Diakonie will breite politische Debatte über Armut

Diakonie will breite politische Debatte über Armut
Der Kampf gegen Armut steht nach Ansicht von Europaparlaments-Präsident Jerzy Buzek im Zentrum des europäischen Einigungsprozesses. Das Versprechen eines besseren Lebens für alle sei das Herzstück des politischen Europa, sagte der frühere polnische Ministerpräsident am Freitag in Berlin beim Jahresempfang des Diakonischen Werks der Evangelischen Kirche in Deutschland. Begonnen werden müsse bei den Schwächsten.

"Der Kampf gegen Armut ist nicht nur eine ethische Herausforderung, er ist im Interesse unserer Gesellschaften", sagte Buzek. Von der Europäischen Union würden in diesem Jahr mindestens 13 Millionen Menschen Nahrungsmittel-Hilfe im Wert von 500 Millionen Euro erhalten.

Im "Europäischen Jahr zur Bekämpfung von Armut und sozialer Ausgrenzung" 2010 will die Diakonie das Thema Armut stärker in die politische Debatte einbringen. "Armutsverhinderung braucht einen breiten gesellschaftlichen Konsens", sagte Diakonie-Präsident Klaus-Dieter Kottnik.
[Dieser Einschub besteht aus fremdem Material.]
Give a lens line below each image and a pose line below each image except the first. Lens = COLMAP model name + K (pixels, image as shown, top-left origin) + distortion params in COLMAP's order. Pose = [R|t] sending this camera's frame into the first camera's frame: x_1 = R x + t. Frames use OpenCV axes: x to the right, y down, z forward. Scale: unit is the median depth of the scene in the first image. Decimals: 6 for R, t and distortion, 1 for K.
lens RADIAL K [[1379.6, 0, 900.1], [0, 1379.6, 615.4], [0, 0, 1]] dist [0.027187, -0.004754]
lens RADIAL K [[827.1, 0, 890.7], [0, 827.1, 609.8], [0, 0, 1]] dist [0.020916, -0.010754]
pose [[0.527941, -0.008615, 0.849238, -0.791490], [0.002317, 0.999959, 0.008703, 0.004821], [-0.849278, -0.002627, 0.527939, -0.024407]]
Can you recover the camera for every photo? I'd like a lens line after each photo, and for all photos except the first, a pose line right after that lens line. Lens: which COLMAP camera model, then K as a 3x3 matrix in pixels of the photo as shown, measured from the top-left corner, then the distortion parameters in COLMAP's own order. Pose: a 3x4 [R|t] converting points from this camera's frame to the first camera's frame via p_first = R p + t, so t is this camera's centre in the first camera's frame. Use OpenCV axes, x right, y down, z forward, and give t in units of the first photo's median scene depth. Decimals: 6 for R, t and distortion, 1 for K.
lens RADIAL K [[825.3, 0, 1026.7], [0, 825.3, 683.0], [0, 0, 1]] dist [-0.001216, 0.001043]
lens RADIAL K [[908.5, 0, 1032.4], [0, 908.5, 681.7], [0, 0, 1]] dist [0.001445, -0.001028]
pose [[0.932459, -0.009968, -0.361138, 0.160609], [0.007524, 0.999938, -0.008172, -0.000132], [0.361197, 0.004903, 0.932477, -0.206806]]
Dieser Konsens sei eine wichtige Aufgabe der Diakonie und der Freien Wohlfahrtspflege.

Von der Leyen will Hartz-IV-Urteil schnell umsetzen

Bundessozialministerin Ursula von der Leyen (CDU) kündigte an, die Bundesregierung wolle die für Dienstag erwartete Entscheidung des Bundesverfassungsgerichts zu Hartz-IV-Sätzen für Kinder rasch umsetzen. "Wir wollen das Urteil annehmen." In Deutschland seien 2,4 Millionen Kinder von Armut betroffen, sagte sie beim Jahresempfang des Diakonischen Werks.

Diakonie-Präsident Kottnik erklärte, das Karlsruher Urteil werde mit Spannung erwartet. Die Rechtsstellung armer Menschen habe sich in den letzten Jahren laufend verschlechtert. Die Bibel formuliere aber einen Rechtsanspruch auf Barmherzigkeit und Zuwendung. Dass es viele Arme gebe und sie ständig in ihrer Würde verletzt würden, "muss uns umtreiben". "Das kann kein Zustand sein, den wir einfach hinnehmen", sagte Kottnik.

Die erwartete Entscheidung des Bundesverfassungsgerichts folgt auf ein Urteil des Bundessozialgerichts, das die Hartz-IV-Regelsätze für Kinder als verfassungswidrig bezeichnet hatte. Diese Entscheidung orientierte sich Kottnik zufolge im Wesentlichen an einer Untersuchung des Diakonischen Werks.

1,4 Millionen Euro für Initiativen gegen Ausgrenzung und Armut

Ministerin von der Leyen sagte, Armut sei nicht nur ein Problem für die Betroffenen, sondern ein gesellschaftliches Problem. Das Thema Armut müsse von der gesamten Gesellschaft angenommen werden. Man dürfe sich nicht mit dem Hinweis auf den Sozialstaat abwenden.

Im Rahmen des "Europäischen Jahres 2010 zur Bekämpfung von Armut und sozialer Ausgrenzung" erhalten in Deutschland 40 Initiativen von der EU und dem Bundessozialministerium insgesamt 1,4 Millionen Euro zur Armutsbekämpfung. Das Diakonische Werk ist der evangelische Spitzenverband der freien Wohlfahrtspflege. Bundesweit sind 450.000 Menschen hauptamtlich in diakonischen Einrichtungen beschäftigt. Die Arbeit wird unterstützt von 400.000 ehrenamtlichen Helfern.